◆ **REQUIRED ACTION**:
Transcribe all the entries word for word, omitting any pictures they contain.

_ _ _

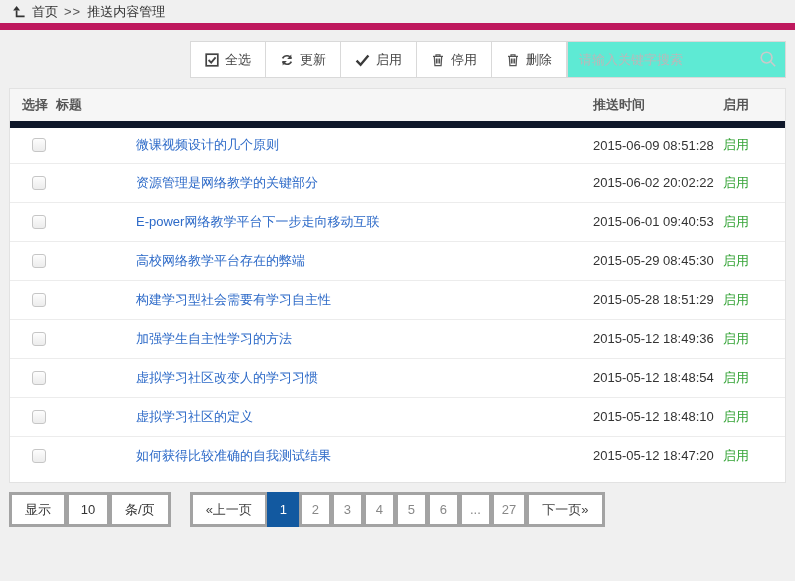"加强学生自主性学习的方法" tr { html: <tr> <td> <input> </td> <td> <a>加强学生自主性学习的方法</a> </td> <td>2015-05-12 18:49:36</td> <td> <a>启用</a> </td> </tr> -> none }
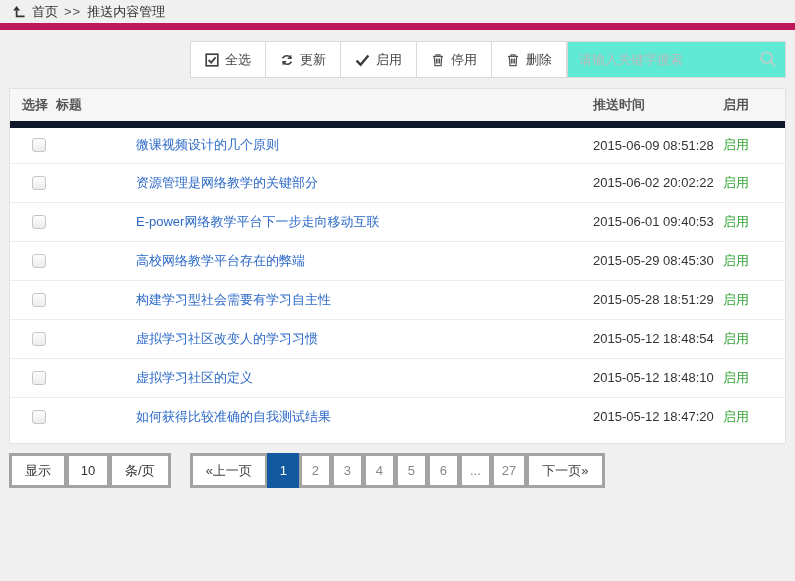"27" span.pg-box { text: 27 -> 49 }
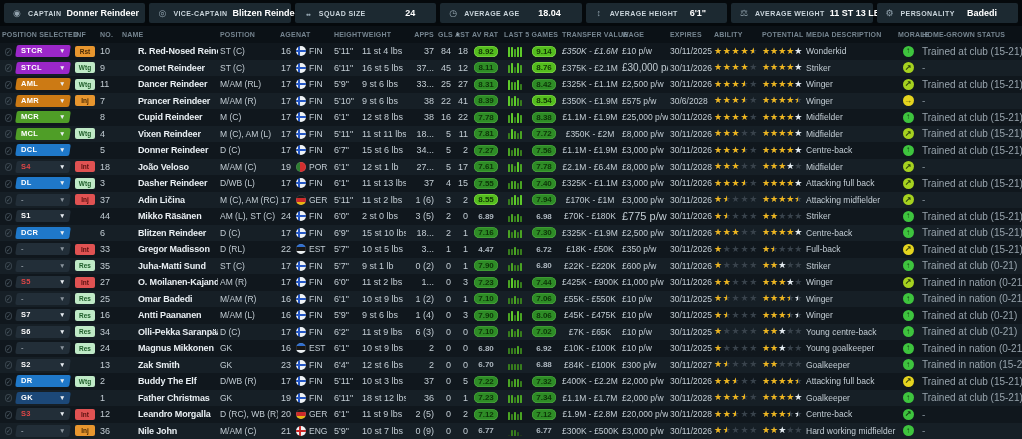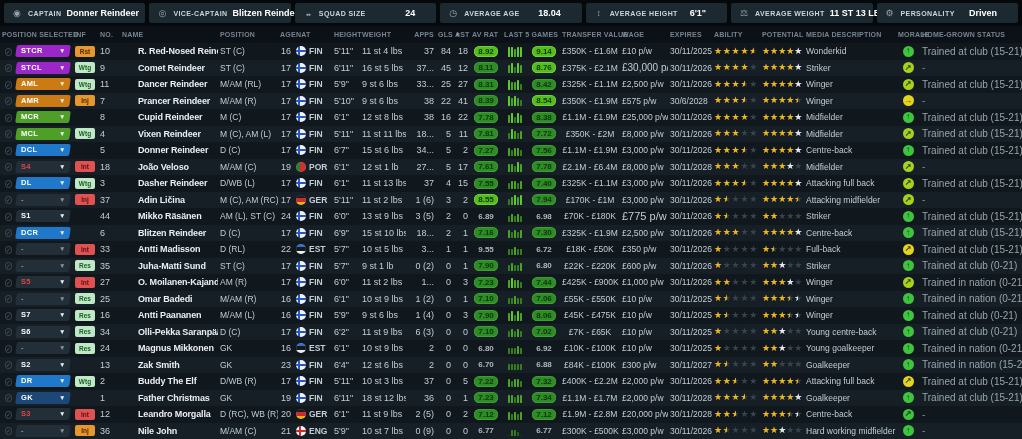"Driven" span.val { text: Driven -> Badedi }
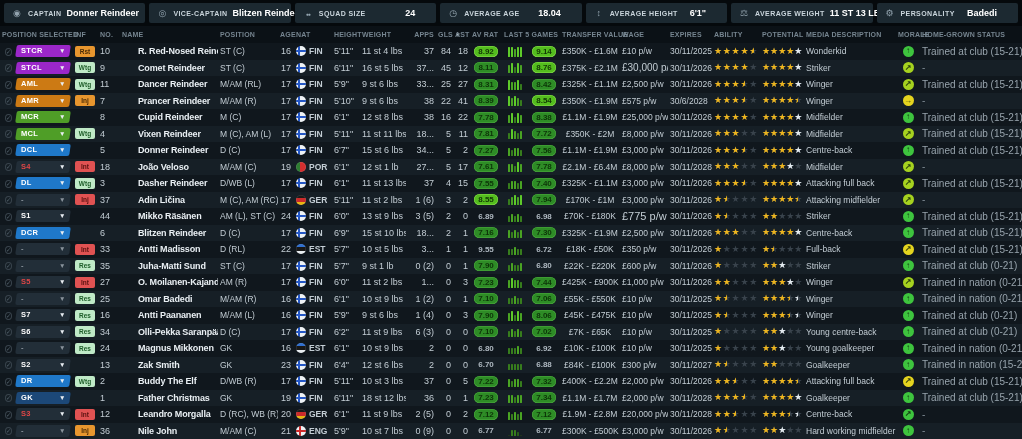"FIN" .natcode { font-weight: bold -> normal }
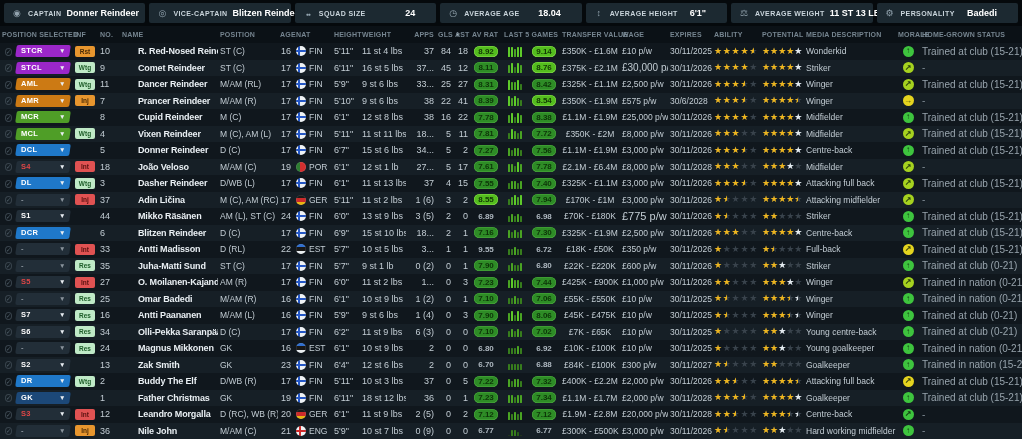"£350K - £1.6M" div.cell { font-style: none -> italic }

_ _ _

◆ **WRITTEN REPLY**:
"加强学生自主性学习的方法" tr { html: <tr> <td> <input> </td> <td> <a>加强学生自主性学习的方法</a> </td> <td>2015-05-12 18:49:36</td> <td> <a>启用</a> </td> </tr> -> none }
"27" span.pg-box { text: 27 -> 49 }
"Driven" span.val { text: Driven -> Badedi }
"FIN" .natcode { font-weight: bold -> normal }
"£350K - £1.6M" div.cell { font-style: none -> italic }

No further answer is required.